Pierre Salvadori utilise des personnages décalés pour aborder, derrière le rire, des thématiques sur notre société. Cette histoire rocambolesque, aux allures surréalistes et oniriques par moment, est une occasion de parler de la culpabilité, de l’image du héros, de la rédemption et du couple. Yvonne pensait que Jean était un homme d’honneur, le bras armé contre le crime et les mauvais bougres. Elle tombe des nues quand elle découvre que c’est tout l’inverse et qu’un innocent paye pour ce coupable. Elle cherche comment rétablir la vérité auprès de son fils, imprégné de l’image du héros de la famille. Les histoires du soir deviennent un peu plus réalistes mais le gamin préfère la version super-héros. C’est l’occasion pour Pierre Salvadori de s’amuser avec les codes du polar dans des visions décalées de l’âge d’or des années soixante. Nous pensons aux films de Belmondo et Henri Verneuil, Peur sur la ville, Le professionnel Georges Lautner, Le Marginal Jacques Deray, aux affiches vintages aujourd’hui. C’est aussi le polar hollywoodien musclé. Cette séquence revient comme une tête de chapitre, marquant à chaque fois le glissement des personnages vers un équilibre utopique.
Le rire s’empare du spectateur pour ne plus le quitter.

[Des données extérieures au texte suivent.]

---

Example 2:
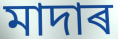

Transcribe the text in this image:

মাদাৰ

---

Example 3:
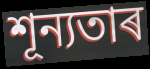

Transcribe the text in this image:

শূন্যতাৰ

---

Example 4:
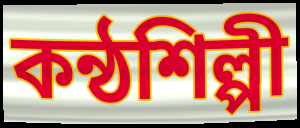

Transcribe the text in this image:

কন্ঠশিল্পী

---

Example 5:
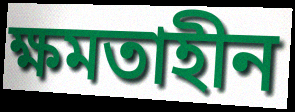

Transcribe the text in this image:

ক্ষমতাহীন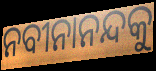
ନବୀନାନନ୍ଦକୁ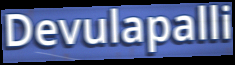
Devulapalli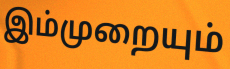
இம்முறையும்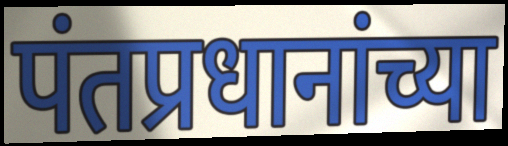
पंतप्रधानांच्याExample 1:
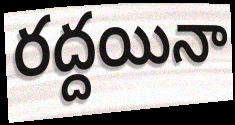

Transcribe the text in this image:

రద్దయినా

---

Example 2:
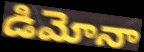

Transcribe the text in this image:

డిమోనా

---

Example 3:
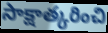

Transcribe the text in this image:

సాక్షాత్కరించి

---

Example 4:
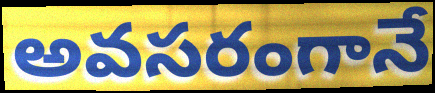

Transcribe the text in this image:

అవసరంగానే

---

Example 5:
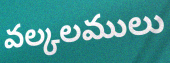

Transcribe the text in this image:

వల్కలములు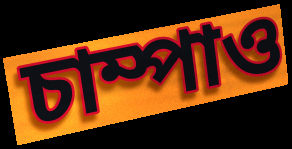
চাম্পাও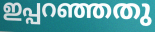
ഇപ്പറഞ്ഞതുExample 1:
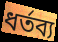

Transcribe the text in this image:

ধর্তব্য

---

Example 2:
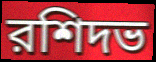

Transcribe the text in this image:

রশিদভ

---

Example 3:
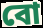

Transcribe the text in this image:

বো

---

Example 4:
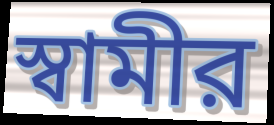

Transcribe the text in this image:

স্বামীর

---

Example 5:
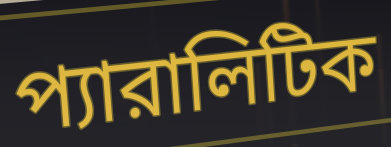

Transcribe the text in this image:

প্যারালিটিকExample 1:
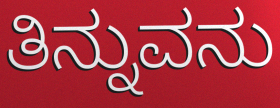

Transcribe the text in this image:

ತಿನ್ನುವನು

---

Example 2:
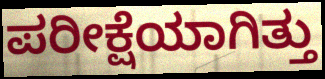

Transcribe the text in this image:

ಪರೀಕ್ಷೆಯಾಗಿತ್ತು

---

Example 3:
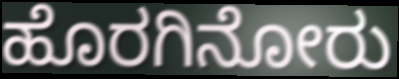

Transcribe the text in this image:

ಹೊರಗಿನೋರು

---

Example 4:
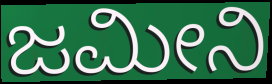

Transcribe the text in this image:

ಜಮೀನಿ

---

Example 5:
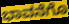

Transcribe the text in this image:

ಭಾವನೆಗೊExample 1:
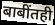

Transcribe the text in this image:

बाबींतही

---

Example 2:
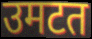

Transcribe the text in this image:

उमटत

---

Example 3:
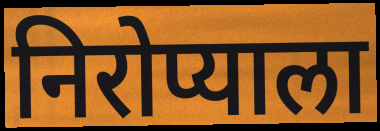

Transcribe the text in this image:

निरोप्याला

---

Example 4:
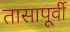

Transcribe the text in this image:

तासापूर्वी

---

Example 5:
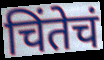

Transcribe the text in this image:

चिंतेचंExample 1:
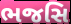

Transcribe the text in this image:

ભજસિ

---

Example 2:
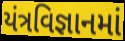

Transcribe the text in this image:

યંત્રવિજ્ઞાનમાં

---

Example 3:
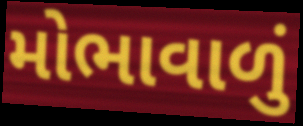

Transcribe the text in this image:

મોભાવાળું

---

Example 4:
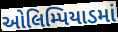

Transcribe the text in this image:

ઓલિમ્પિયાડમાં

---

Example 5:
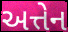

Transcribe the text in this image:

અત્તેનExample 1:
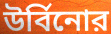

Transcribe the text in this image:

উর্বিনোর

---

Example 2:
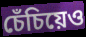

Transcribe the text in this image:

চেঁচিয়েও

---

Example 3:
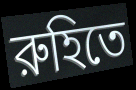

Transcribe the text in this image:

রুহিতে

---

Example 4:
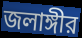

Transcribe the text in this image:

জলাঙ্গীর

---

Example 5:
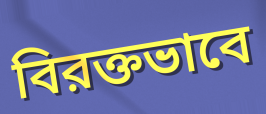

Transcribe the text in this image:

বিরক্তভাবেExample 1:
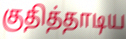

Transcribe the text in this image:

குதித்தாடிய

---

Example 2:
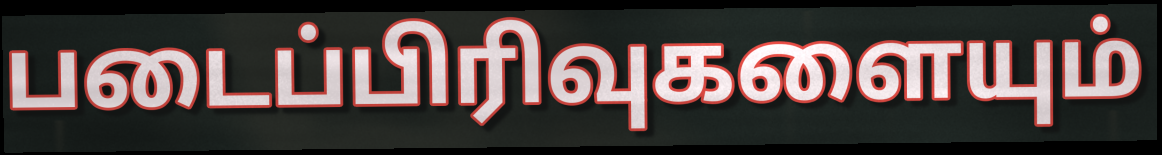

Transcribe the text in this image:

படைப்பிரிவுகளையும்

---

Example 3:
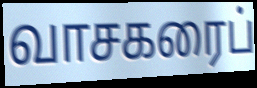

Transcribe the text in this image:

வாசகரைப்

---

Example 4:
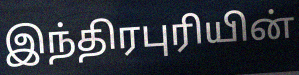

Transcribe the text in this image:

Il change de forme au cours du récit, plus en subtilité et en profondeur quand apparaît le personnage d’Antoine que la prison transforme. Une partie de son esprit s’en est allée faire un tour de l’autre côté. Il ne peut reprendre le fil de sa vie sans solder les comptes avec la société qui l’a puni pour rien. Deux parties se font écho, en miroir, renvoyant deux figures face à face avec Yvonne au centre et Agnès, la femme d’Antoine. Pour ma part, elles représentent le pivot autour duquel tourne le monde chaotique de cette farce. Dans la partie consacrée à Antoine, le personnage est proche du Pierrot lunaire, dépassé malgré lui. Grâce à Yvonne, tout ce qu’il entreprend s’achève plus dans l’humour que dans la peur et la violence. Dans cette seconde partie, il se rapproche plus du muet, et de Tati. Adèle Haenel, plus habituée aux drames qu’à la comédie, nous offre une prestation pleine d’ironie et de rire, élargissant sa palette d’actrice. L’idée nait d’une phrase de la mère du réalisateur « Les mères font les pères. ».

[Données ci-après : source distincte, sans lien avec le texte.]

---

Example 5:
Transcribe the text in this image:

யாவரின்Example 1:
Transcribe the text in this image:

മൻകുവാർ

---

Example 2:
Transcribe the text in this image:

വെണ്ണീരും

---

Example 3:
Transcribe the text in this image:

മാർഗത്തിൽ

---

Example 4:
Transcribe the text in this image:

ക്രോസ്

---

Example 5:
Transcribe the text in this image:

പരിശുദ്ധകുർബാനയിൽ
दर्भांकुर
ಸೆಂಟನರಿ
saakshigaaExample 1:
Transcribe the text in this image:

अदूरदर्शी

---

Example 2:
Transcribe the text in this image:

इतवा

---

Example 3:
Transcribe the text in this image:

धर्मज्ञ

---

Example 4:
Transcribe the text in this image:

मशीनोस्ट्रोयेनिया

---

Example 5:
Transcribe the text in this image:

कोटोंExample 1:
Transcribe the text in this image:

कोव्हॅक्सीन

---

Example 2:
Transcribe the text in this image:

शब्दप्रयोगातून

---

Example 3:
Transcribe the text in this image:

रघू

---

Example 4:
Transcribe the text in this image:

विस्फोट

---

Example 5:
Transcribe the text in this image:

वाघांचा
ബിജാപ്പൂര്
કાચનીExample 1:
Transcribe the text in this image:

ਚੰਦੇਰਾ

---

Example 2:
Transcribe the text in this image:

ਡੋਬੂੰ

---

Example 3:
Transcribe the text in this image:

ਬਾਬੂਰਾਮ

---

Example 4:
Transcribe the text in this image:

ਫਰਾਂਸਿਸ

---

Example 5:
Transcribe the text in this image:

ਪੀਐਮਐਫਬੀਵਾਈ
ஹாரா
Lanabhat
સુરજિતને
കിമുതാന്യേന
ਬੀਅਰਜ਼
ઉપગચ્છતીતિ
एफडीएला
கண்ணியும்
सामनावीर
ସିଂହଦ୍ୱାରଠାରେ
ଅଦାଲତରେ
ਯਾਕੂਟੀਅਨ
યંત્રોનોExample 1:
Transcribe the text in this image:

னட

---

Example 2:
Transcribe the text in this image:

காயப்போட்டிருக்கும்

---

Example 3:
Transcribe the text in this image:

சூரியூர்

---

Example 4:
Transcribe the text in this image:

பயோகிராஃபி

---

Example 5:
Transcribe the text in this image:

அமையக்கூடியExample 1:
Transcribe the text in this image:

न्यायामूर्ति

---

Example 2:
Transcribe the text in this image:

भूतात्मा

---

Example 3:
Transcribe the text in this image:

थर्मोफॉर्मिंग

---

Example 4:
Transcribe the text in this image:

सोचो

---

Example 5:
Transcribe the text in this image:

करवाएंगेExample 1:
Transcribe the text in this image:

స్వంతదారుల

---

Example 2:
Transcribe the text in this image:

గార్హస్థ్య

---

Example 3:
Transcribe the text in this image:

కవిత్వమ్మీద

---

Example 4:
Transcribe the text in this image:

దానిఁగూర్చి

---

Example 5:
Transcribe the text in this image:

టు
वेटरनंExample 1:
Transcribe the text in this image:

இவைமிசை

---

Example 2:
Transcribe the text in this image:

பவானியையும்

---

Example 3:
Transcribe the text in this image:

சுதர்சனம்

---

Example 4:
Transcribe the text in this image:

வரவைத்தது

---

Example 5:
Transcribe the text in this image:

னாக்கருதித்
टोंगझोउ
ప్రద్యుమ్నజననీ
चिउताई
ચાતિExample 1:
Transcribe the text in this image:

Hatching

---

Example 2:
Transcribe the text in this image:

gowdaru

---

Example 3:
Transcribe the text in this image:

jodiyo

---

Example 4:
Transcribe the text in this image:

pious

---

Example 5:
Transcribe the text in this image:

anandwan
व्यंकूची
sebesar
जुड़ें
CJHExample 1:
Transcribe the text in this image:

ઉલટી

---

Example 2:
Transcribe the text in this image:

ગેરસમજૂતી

Il cisèle des dialogues poétiques comme cette séquence de l’instant parfait des retrouvailles. Quand le rêve et l’imaginaire rejoignent la réalité. Agnès rêvait d’un retour à la Ulysse, avec le bruit des pas sur le gravier, l’instant suspendu du bonheur des retrouvailles, comme dans les chansons de Piaf. Antoine efface tout et recommence pour coller à sa vision imaginaire. Ainsi, nos rêves peuvent construire des héros ou rapprocher des amoureux perdus. Il s’amuse même d’une certaine image sado masochiste, corps menottés, gifles, oreille arrachée, épaule démise et l’antre des soirées du marquis de Sade. Il nous offre dans les petites variations secondaires, nombreuses, un tueur en série trimballant avec lui les morceaux de ses victimes dans des sacs plastique. Il revient à plusieurs reprises se livrer à la police trop occupée pour l’écouter. Pierre Salvadori nous entraine toujours avec malice et drôlerie sur des chemins de traverse pour mieux nous tendre le miroir de nos contradictions. Derrière ce chaos du rire se cache aussi une belle comédie romantique.
Patrick Van Langhenhoven
Titre : En liberté !
Titre international : The Trouble With You1
Réalisation : Pierre Salvadori
Scénario : Pierre Salvadori, Benjamin Charbit et Benoît Graffin
Directeur de la photographie : Julien Poupard
Montage : Isabelle Devinck, Julie Lena et Géraldine Mangenot
Décors : Michel Barthélémy
Costumes : Virginie Montel
Musique : Camille Bazbaz
Producteurs : Philippe Martin et David Thion
Société de production : Les Films Pelléas
Coproduction : La Banque Postale Images, France 2 et SOFICA Manon et Soficinema.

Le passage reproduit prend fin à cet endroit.